Work order 1: In the custody motion below, which case is cited for the Due Process Clause of the Fourteenth Amendment having a substantive component?
Work order 2: Quote the custody motion below between "THAT 9. The" and "his parental rights.", inclusive.
[Provided passage — start]
THAT 7. Apparently agreeing insidiously with the Supreme Court's reasoning that the Federal Constitution permits a State to interfere with parents’ fundamental right to rear their children only to prevent harm or potential harm to the child, the Circuit Court for [your County and State] fails to take judicial notice of the fact that the Court routinely acts to fashion hard and fast rules that have the effect of granting to female suitors veto power over the possibility of a shared custody award most often on the basis of fabricated and unfounded 'presumptions' determining that rotating children back and forth between two homes is "very detrimental towards young children" according to " psychologists and people who deal with families" and presumably exclusively under imposed shared custody arrangements, fails to take judicial notice of the legal fact that the Fourteenth Amendment's Due Process Clause has a substantive component that "provides heightened protection against government interference with certain fundamental rights and liberty interests," Washington v. Glucksberg, 521 U.S. 702, 720, including parents' fundamental right to make decisions concerning the care, custody, and control of their children, see, e.g., Stanley v. Illinois, 405 U.S. 645, 651. Pp. 5-8, and interferes with the unprivileged suitor's fundamental right to rear his child(ren) by Ordering that he be the sole "obligor" subjected to "an immediate and continuing withholding Order on all earnings" and that he be the one suitor subject to criminal prosecution for committing, voluntarily or not, the same act which can be willfully committed an indefinite number of times by the privileged suitor, who is merely subject to possible civil prosecution at the Court's discretion; in effect soliciting the privileged parent to conspire with the Court to violate and allow the violation (respectively), to some degree and for some time, of what was Ordered by said Court while strictly prohibiting, by "penalty", police, and Official enforcement, the unprivileged parent from committing any violation of what was said Ordered.
THAT 8. All of the Orders entered pursuant to the above Captioned Case Number [case number] effect a cruel, while not unusual, circumstance that apparently goes judicially unnoticed and exacerbates the tensions between the parties; teaching the parties' child, by example over course of time, that one parent has a greater and superior privilege to that of the other parent to impact the amount of access the child has to the less privileged parent; inherently injuring the minor child's opinion of the less privileged parent and estranging the minor child from the less privileged parent.
THAT 9. The Defendant is defacto the aforesaid 'less privileged parent' and 'unprivileged suitor' in this Captioned Case and is forced, by the impact upon his liberties, his quality of life, and the liberty and quality of life of his children, into additional litigation that would furthermore burden his parental rights.
Wherefore, the Defendant prays,
That the Honorable Court modify the Amended Order of Court of [date of order] to effectively uphold both parents' fundamental right to make decisions concerning the care, custody, and control of their child by explicitly imposing shared custody between the parties on a rotating or alternating schedule that precludes either parent from violating the other parent's rights without equal penalty for the same act and that subjects both or neither parents to wage withholding.
[Provided passage — finish]
[The data — start]
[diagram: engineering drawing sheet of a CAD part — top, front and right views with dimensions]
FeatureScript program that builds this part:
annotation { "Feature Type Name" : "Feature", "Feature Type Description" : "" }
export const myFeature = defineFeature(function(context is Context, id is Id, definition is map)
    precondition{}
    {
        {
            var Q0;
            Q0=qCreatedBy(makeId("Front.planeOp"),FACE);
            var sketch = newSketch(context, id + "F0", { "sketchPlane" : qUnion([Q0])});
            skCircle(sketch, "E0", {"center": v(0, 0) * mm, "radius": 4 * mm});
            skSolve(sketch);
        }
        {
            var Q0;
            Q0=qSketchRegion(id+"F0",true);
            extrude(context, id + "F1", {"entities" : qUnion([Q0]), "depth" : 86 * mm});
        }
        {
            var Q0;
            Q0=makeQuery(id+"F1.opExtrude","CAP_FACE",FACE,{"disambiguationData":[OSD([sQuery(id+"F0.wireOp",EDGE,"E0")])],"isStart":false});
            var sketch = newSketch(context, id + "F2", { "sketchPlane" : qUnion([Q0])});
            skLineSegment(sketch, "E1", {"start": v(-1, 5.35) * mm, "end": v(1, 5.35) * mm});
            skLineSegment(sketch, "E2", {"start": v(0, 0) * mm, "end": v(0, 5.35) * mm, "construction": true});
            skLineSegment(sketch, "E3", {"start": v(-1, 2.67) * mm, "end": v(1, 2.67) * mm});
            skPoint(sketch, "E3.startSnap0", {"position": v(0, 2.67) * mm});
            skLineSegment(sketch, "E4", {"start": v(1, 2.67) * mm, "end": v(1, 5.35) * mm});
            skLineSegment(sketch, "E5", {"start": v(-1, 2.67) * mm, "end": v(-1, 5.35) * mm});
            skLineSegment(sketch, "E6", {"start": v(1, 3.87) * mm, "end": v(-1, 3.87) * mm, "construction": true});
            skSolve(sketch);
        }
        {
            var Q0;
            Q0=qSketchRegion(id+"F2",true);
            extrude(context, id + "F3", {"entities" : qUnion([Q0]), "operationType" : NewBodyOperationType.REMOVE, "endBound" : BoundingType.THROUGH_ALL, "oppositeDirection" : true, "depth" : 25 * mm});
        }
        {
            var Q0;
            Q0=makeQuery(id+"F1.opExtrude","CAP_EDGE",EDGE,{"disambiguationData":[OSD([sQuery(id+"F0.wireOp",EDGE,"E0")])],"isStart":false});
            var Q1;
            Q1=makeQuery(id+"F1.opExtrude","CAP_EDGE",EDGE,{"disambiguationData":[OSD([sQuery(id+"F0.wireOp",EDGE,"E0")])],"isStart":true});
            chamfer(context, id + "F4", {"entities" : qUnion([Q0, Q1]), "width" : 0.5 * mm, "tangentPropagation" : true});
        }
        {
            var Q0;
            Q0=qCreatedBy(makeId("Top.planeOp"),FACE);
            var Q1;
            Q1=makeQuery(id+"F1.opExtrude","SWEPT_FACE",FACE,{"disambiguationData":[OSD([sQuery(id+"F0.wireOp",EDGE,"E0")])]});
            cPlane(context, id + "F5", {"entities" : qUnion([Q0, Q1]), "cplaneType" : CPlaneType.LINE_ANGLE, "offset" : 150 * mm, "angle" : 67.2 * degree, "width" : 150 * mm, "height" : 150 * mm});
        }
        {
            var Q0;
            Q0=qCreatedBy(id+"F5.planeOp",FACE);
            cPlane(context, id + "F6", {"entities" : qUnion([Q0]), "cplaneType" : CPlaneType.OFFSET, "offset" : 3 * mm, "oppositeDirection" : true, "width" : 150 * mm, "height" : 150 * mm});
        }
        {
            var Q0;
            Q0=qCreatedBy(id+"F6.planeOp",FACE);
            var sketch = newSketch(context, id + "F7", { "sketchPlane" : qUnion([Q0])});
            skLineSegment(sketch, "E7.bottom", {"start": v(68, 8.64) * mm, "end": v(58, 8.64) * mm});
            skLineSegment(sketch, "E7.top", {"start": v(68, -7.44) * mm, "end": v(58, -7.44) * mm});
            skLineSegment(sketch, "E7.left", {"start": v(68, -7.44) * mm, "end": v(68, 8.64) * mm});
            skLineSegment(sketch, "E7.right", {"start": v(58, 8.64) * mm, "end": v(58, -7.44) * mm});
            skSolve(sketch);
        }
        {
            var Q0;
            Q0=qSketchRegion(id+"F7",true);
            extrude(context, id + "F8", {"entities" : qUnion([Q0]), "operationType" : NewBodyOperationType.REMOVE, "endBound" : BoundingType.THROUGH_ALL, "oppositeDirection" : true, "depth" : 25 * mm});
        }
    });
[The data — finish]
Task solution 1: Washington v. Glucksberg, 521 U.S. 702, 720.

Task solution 2:
THAT 9. The Defendant is defacto the aforesaid 'less privileged parent' and 'unprivileged suitor' in this Captioned Case and is forced, by the impact upon his liberties, his quality of life, and the liberty and quality of life of his children, into additional litigation that would furthermore burden his parental rights.